RECORD SET below:

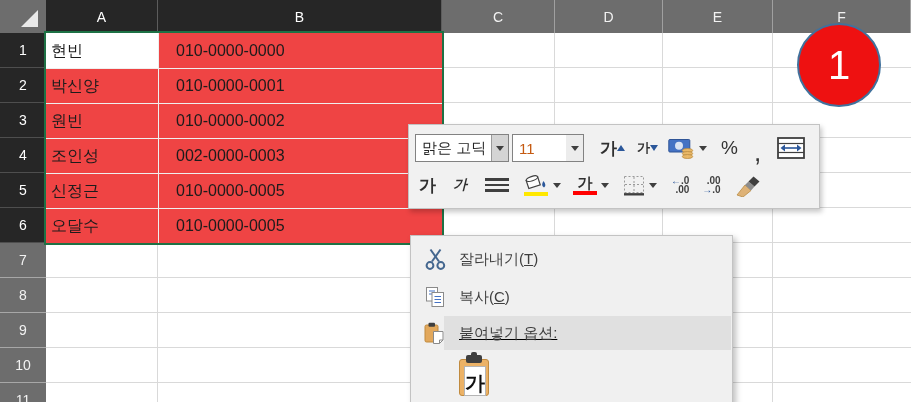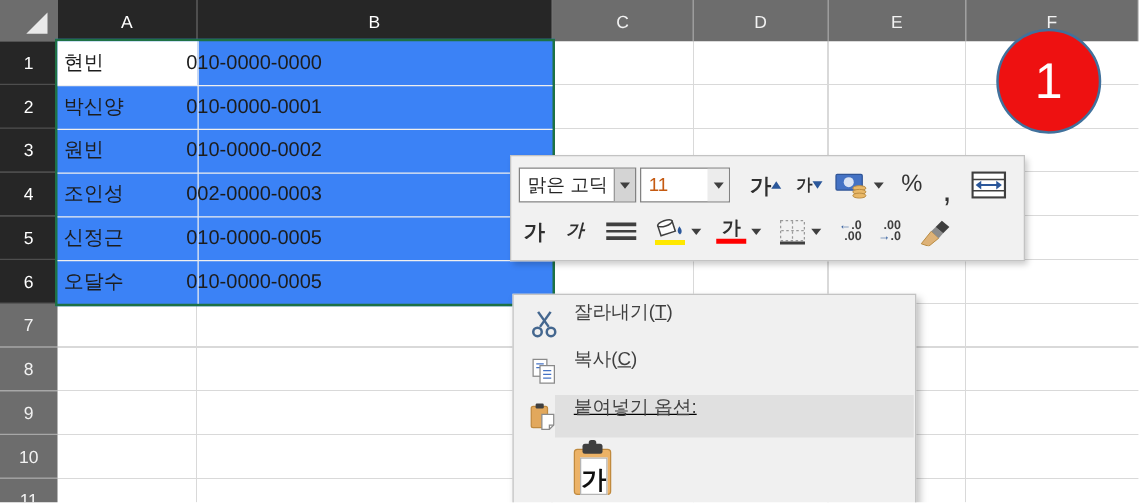--- a/index.html
+++ b/index.html
@@ -24,29 +24,29 @@
   .grid { position:absolute; left:46px; top:33px; width:865px; height:369px; background:#fff;
     background-image:
       linear-gradient(to right, transparent 0 111px, #d9d9d9 111px 112px, transparent 112px 395px,
         #d9d9d9 395px 396px, transparent 396px 508px, #d9d9d9 508px 509px, transparent 509px 616px,
         #d9d9d9 616px 617px, transparent 617px 726px, #d9d9d9 726px 727px, transparent 727px),
       repeating-linear-gradient(to bottom, transparent 0 34px, #d9d9d9 34px 35px);
   }
 
   
   .selection { position:absolute; left:44px; top:31px; width:400px; height:214px;
-               background:#3b82f6; border:2px solid #1e7145; z-index:2; }
+               background:#ef4444; border:2px solid #1e7145; z-index:2; }
   .sel-a1 { position:absolute; left:0; top:0; width:112px; height:35px; background:#fff; }
   .sel-vline { position:absolute; left:112px; top:0; width:1px; height:100%; background:#efefef; }
   .sel-hline { position:absolute; left:0; width:100%; height:1px; background:#efefef; }
   .sel-row { position:absolute; left:0; width:100%; height:35px; }
   .cell { position:absolute; top:0; height:35px; line-height:35px; font-size:16px; color:#1c1c1c;
           white-space:nowrap; overflow:hidden; }
   .cell.name  { left:5px;  width:104px; }
-  .cell.phone { left:103px; width:270px; }
+  .cell.phone { left:130px; width:270px; }
 
   
   .minibar { position:absolute; left:408px; top:124px; width:412px; height:85px;
              background:#f1f1f1; border:1px solid #c3c3c3; z-index:20;
              box-shadow:2px 3px 5px rgba(0,0,0,.22); padding:5px 6px 4px 6px; }
   .tb-row { display:flex; align-items:center; height:36px; }
   .tb-btn { display:flex; align-items:center; justify-content:center; color:#3f3f3f; cursor:default; }
   .combo { display:flex; height:28px; background:#fff; border:1px solid #828282; align-items:stretch; }
   .combo .val { display:flex; align-items:center; padding:0 4px 0 6px; font-size:15px; color:#252525;
                 white-space:nowrap; overflow:hidden; }
@@ -71,21 +71,21 @@
   .chip.yellow { background:#ffe800; }
   .chip.red { background:#f00; }
   .fontcol { font-size:15px; font-weight:600; color:#2f2f2f; line-height:14px; }
   .dec-icon { font-weight:bold; font-size:10px; line-height:9px; color:#3f3f3f; text-align:right; }
   .dec-icon .blue { color:#2b579a; }
 
   
   .ctxmenu { position:absolute; left:410px; top:235px; width:323px; height:170px;
              background:#f0f0f0; border:1px solid #c3c3c3; z-index:15;
              box-shadow:3px 3px 6px rgba(0,0,0,.25); padding-top:4px; }
-  .menu-item { position:relative; display:flex; height:38px; padding-left:10px; }
+  .menu-item { position:relative; display:flex; align-items:center; height:38px; padding-left:10px; }
   .mi-icon { width:28px; display:flex; justify-content:center; align-items:center; }
   .mi-label { margin-left:10px; font-size:15px; color:#3f3f3f; }
   .mi-label .u { text-decoration:underline; }
   .menu-item.options { height:34px;text-decoration:underline; }
   .hl-band { position:absolute; left:33px; right:1px; top:0; bottom:0; background:#e0e0e0; }
   .menu-item.options .mi-icon, .menu-item.options .mi-label { position:relative; z-index:1; }
   .paste-row { position:relative; height:52px; padding-left:46px; display:flex; align-items:center; }
 
   
   .pasteopt { position:relative; width:34px; height:44px; }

End of RECORD SET.

Give back exactly the lines above starting at the line where "left:0; width:100%; height:35px;" appears and ending at the line where "background:#f0f0f0; border:1px solid" appears, both included, with no other lines.

   .sel-row { position:absolute; left:0; width:100%; height:35px; }
   .cell { position:absolute; top:0; height:35px; line-height:35px; font-size:16px; color:#1c1c1c;
           white-space:nowrap; overflow:hidden; }
   .cell.name  { left:5px;  width:104px; }
-  .cell.phone { left:103px; width:270px; }
+  .cell.phone { left:130px; width:270px; }
 
   
   .minibar { position:absolute; left:408px; top:124px; width:412px; height:85px;
              background:#f1f1f1; border:1px solid #c3c3c3; z-index:20;
              box-shadow:2px 3px 5px rgba(0,0,0,.22); padding:5px 6px 4px 6px; }
   .tb-row { display:flex; align-items:center; height:36px; }
   .tb-btn { display:flex; align-items:center; justify-content:center; color:#3f3f3f; cursor:default; }
   .combo { display:flex; height:28px; background:#fff; border:1px solid #828282; align-items:stretch; }
   .combo .val { display:flex; align-items:center; padding:0 4px 0 6px; font-size:15px; color:#252525;
                 white-space:nowrap; overflow:hidden; }
@@ -71,21 +71,21 @@
   .chip.yellow { background:#ffe800; }
   .chip.red { background:#f00; }
   .fontcol { font-size:15px; font-weight:600; color:#2f2f2f; line-height:14px; }
   .dec-icon { font-weight:bold; font-size:10px; line-height:9px; color:#3f3f3f; text-align:right; }
   .dec-icon .blue { color:#2b579a; }
 
   
   .ctxmenu { position:absolute; left:410px; top:235px; width:323px; height:170px;
              background:#f0f0f0; border:1px solid #c3c3c3; z-index:15;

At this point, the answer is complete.